● **Problem details**
Whenever a line below includes the word "within", copy that line.

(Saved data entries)
◆ ◆ ◆
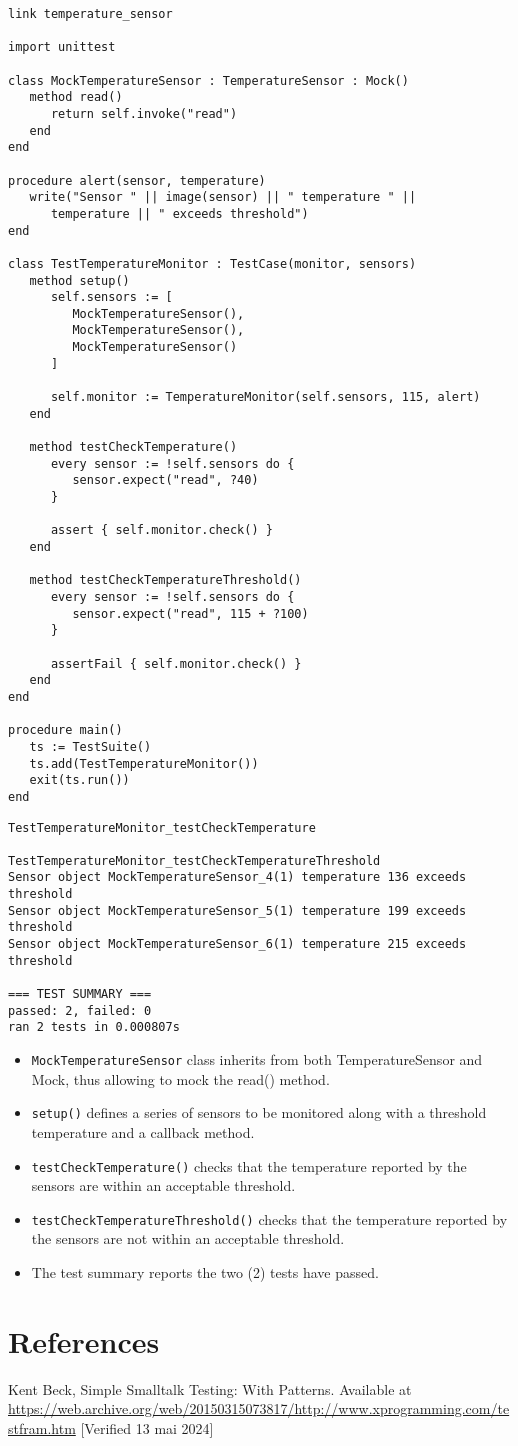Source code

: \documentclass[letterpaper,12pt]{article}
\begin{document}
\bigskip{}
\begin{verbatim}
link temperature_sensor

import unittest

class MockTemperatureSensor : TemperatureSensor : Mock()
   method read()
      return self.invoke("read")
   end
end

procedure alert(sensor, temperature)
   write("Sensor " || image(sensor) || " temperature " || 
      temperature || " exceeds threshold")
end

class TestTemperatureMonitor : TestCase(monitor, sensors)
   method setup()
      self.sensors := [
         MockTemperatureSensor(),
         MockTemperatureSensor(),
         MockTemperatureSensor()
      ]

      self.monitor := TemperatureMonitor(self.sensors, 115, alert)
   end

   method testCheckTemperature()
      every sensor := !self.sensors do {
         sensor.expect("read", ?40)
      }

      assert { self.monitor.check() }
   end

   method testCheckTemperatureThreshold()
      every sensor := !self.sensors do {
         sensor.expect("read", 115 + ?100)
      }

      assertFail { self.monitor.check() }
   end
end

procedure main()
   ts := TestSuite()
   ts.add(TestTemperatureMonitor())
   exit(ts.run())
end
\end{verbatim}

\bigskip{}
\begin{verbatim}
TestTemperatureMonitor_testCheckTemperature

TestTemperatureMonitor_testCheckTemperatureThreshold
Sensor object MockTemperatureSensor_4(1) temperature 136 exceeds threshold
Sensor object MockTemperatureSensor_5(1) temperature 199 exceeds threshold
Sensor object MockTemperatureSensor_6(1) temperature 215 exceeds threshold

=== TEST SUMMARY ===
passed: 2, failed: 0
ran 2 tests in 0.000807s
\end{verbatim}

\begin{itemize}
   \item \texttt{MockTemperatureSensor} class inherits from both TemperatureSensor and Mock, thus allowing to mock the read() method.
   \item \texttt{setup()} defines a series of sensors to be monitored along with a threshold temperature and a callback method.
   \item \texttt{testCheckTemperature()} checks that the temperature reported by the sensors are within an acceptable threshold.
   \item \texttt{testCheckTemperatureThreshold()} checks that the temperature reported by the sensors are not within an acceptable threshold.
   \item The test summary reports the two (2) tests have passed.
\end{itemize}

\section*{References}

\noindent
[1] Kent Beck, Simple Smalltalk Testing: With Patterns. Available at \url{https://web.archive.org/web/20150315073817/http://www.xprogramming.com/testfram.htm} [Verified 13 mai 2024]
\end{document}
◆ ◆ ◆
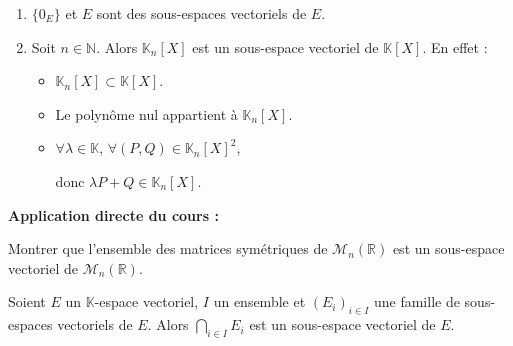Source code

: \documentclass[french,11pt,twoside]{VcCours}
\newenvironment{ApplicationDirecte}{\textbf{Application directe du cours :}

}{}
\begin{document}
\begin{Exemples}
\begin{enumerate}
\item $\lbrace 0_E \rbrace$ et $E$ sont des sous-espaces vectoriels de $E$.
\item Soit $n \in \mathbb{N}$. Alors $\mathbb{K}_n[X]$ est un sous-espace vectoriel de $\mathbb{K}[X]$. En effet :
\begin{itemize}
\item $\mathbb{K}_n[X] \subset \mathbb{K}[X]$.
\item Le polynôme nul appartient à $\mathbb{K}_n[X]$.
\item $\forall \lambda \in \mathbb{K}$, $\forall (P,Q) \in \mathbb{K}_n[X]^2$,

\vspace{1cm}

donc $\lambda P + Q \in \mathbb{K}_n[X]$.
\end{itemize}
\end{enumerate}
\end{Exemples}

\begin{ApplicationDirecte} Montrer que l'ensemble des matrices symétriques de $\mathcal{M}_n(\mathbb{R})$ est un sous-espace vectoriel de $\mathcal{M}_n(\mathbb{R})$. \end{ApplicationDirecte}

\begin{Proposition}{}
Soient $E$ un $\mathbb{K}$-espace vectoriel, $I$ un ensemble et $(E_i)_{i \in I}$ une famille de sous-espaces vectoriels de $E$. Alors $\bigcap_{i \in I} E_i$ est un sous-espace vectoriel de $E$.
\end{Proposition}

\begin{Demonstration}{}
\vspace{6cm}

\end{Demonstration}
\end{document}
◆ ◆ ◆
● **Solution to the problem**
   \item \texttt{testCheckTemperature()} checks that the temperature reported by the sensors are within an acceptable threshold.
   \item \texttt{testCheckTemperatureThreshold()} checks that the temperature reported by the sensors are not within an acceptable threshold.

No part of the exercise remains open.